According to Niang, the World Bank Group (WBG) has been engaged in tourism directly and indirectly since its inception, providing analytical advice that helps countries understand their competitive position as drivers of growth. In addition, the bank works with countries to improve destination quality and management, remove regulatory constraints to access and growth, protect valuable natural and cultural assets, and provides finance for strategic public sector investments.

“Today, the aggregate WBG tourism portfolio and pipeline stands at above US$3.8 billion, representing 179 projects across the WBG that is delivered through a range of instruments,” Niang told delegates attending the three-day United Nations World Tourism Organization (UNWTO) Conference in Montego Bay.

“We provide US$1.1 billion in specific support for tourism activities in the bank’s active portfolio and have another US$1.4 billion in our financing pipeline. In addition, the International Finance Corporation has 72 private sector investments in hotels and tourism-related infrastructure for approximately US$1 billion. And over the past 10 years, the Multilateral Guarantee Agency has executed 10 projects, facilitating FDI of close to US$130 million. In other words, nearly every area within the World Bank Group is active in the sector,” she explained.

Niang said that “a successful, well-managed tourism industry needs a lot of different players with the same vision and working effectively together. This requires coordinating development across the various arms of government, mobilising the right type of investment from the private sector and attracting international partners,” she said.

“Jamaica is a great example of building social capital across public and private sectors,” Niang told the conference, which was organised by the Government of Jamaica, the UNWTO, World Bank Group, and the Inter-American Development Bank.

She said that a regular difficulty of projects at the World Bank Group is that “the complex nature of tourism makes measuring its impact difficult”. While the bank is making advances in measurement, it hoped that “in co-sponsoring the conference, the leaders, experts and practitioners would share their insights, learn from each other and agree to collaborate to develop new ways to measure and leverage tourism for development”, she said.

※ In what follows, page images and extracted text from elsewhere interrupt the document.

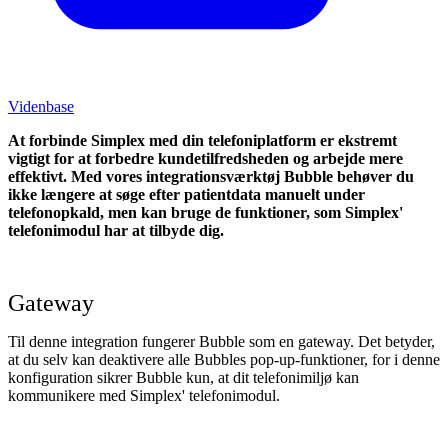
Videnbase
At forbinde Simplex med din telefoniplatform er ekstremt
vigtigt for at forbedre kundetilfredsheden og arbejde mere
effektivt. Med vores integrationsværktøj Bubble behøver du
ikke længere at søge efter patientdata manuelt under
telefonopkald, men kan bruge de funktioner, som Simplex'
telefonimodul har at tilbyde dig.
Gateway
Til denne integration fungerer Bubble som en gateway. Det betyder,
at du selv kan deaktivere alle Bubbles pop-up-funktioner, for i denne
konfiguration sikrer Bubble kun, at dit telefonimiljø kan
kommunikere med Simplex' telefonimodul.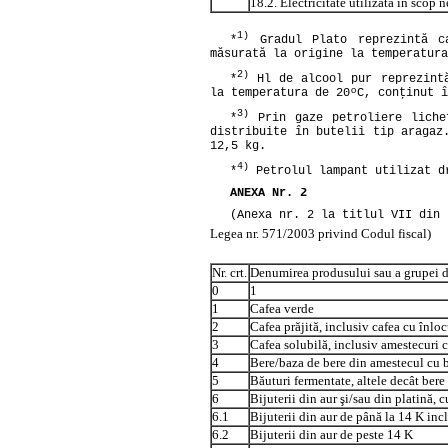
18.2. Electricitate utilizată în scop 
1)
*
Gradul Plato reprezintă ca
măsurată la origine la temperatura
2)
*
Hl de alcool pur reprezintă
la temperatura de 20ºC, conţinut î
3)
*
Prin gaze petroliere lichef
distribuite în butelii tip aragaz
12,5 kg.
4)
*
Petrolul lampant utilizat dr
ANEXA Nr. 2
(Anexa nr. 2 la titlul VII din
Legea nr. 571/2003 privind
Codul fiscal)
Nr. crt.
Denumirea produsului sau a grupei 
0
1
1
Cafea verde
2
Cafea prăjită, inclusiv cafea cu înloc
3
Cafea solubilă, inclusiv amestecuri c
4
Bere/baza de bere din amestecul cu 
5
Băuturi fermentate, altele decât bere 
6
Bijuterii din aur şi/sau din platină, 
6.1
Bijuterii din aur de până la 14 K inc
6.2
Bijuterii din aur de peste 14 K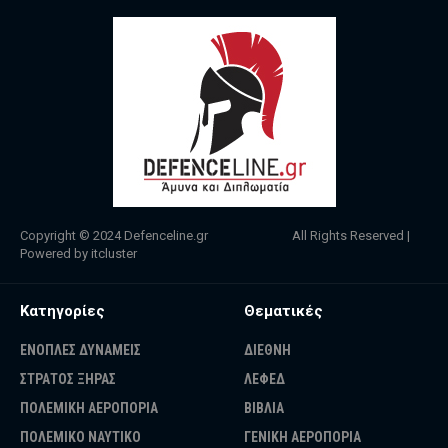
Copyright © 2024
Defenceline.gr
All Rights Reserved |
Powered by
itcluster
Κατηγορίες
Θεματικές
ΕΝΟΠΛΕΣ ΔΥΝΑΜΕΙΣ
ΔΙΕΘΝΗ
ΣΤΡΑΤΟΣ ΞΗΡΑΣ
ΛΕΦΕΔ
ΠΟΛΕΜΙΚΗ ΑΕΡΟΠΟΡΙΑ
ΒΙΒΛΙΑ
ΠΟΛΕΜΙΚΟ ΝΑΥΤΙΚΟ
ΓΕΝΙΚΗ ΑΕΡΟΠΟΡΙΑ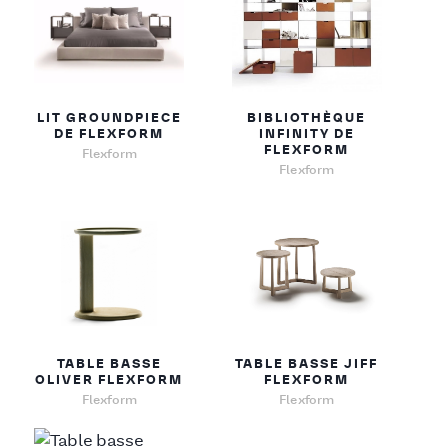
LIT GROUNDPIECE
BIBLIOTHÈQUE
DE FLEXFORM
INFINITY DE
FLEXFORM
Flexform
Flexform
TABLE BASSE
TABLE BASSE JIFF
OLIVER FLEXFORM
FLEXFORM
Flexform
Flexform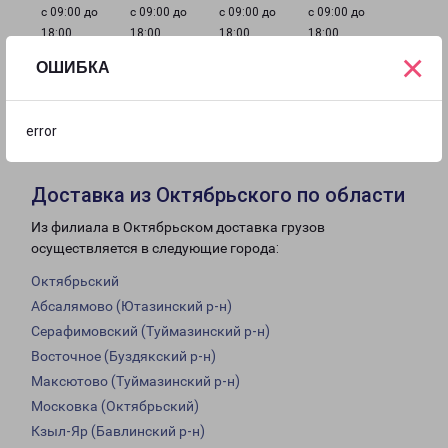
с 09:00 до
с 09:00 до
с 09:00 до
с 09:00 до
18:00
18:00
18:00
18:00
×
ОШИБКА
с 09:00 до
Выходной
Выходной
18:00
error
Доставка из Октябрьского по области
Из филиала в Октябрьском доставка грузов
осуществляется в следующие города:
Октябрьский
Абсалямово (Ютазинский р-н)
Серафимовский (Туймазинский р-н)
Восточное (Буздякский р-н)
Максютово (Туймазинский р-н)
Московка (Октябрьский)
Кзыл-Яр (Бавлинский р-н)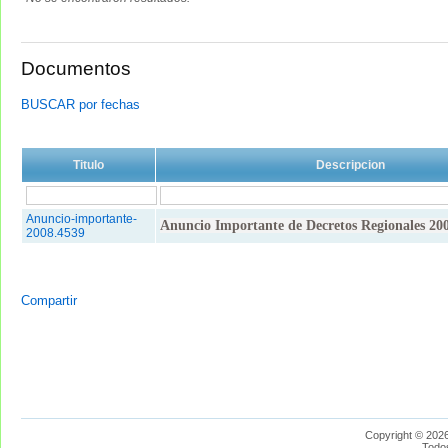
Documentos
BUSCAR por fechas
Titulo
Descripcion
Anuncio-importante-
Anuncio Importante de Decretos Regionales 20
2008.4539
Compartir
Copyright © 2026
Todo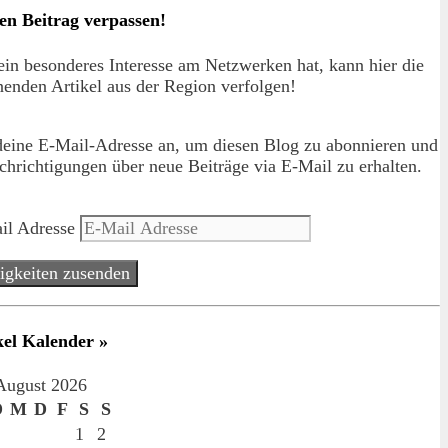
en Beitrag verpassen!
in besonderes Interesse am Netzwerken hat, kann hier die
enden Artikel aus der Region verfolgen!
deine E-Mail-Adresse an, um diesen Blog zu abonnieren und
hrichtigungen über neue Beiträge via E-Mail zu erhalten.
il Adresse
igkeiten zusenden
kel Kalender »
August 2026
D
M
D
F
S
S
1
2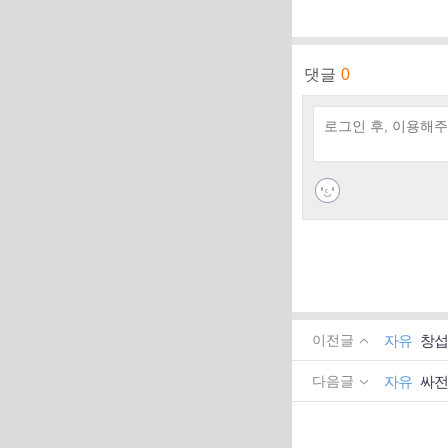
댓글
0
자유
창섭
이전글
자유
싸전
다음글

“The benefits of tourism stretch far and wide. Tourism allows us to share humanity’s most valuable cultural and environmental treasures with the world,“ Niang argued. “Tourism enables us to teach skills and provide jobs. And tourism is a force for social justice because it creates opportunities for young people who grew up in poverty to do so much more in life. Tourism can be a driver of social justice because it helps end extreme poverty and boost shared prosperity.”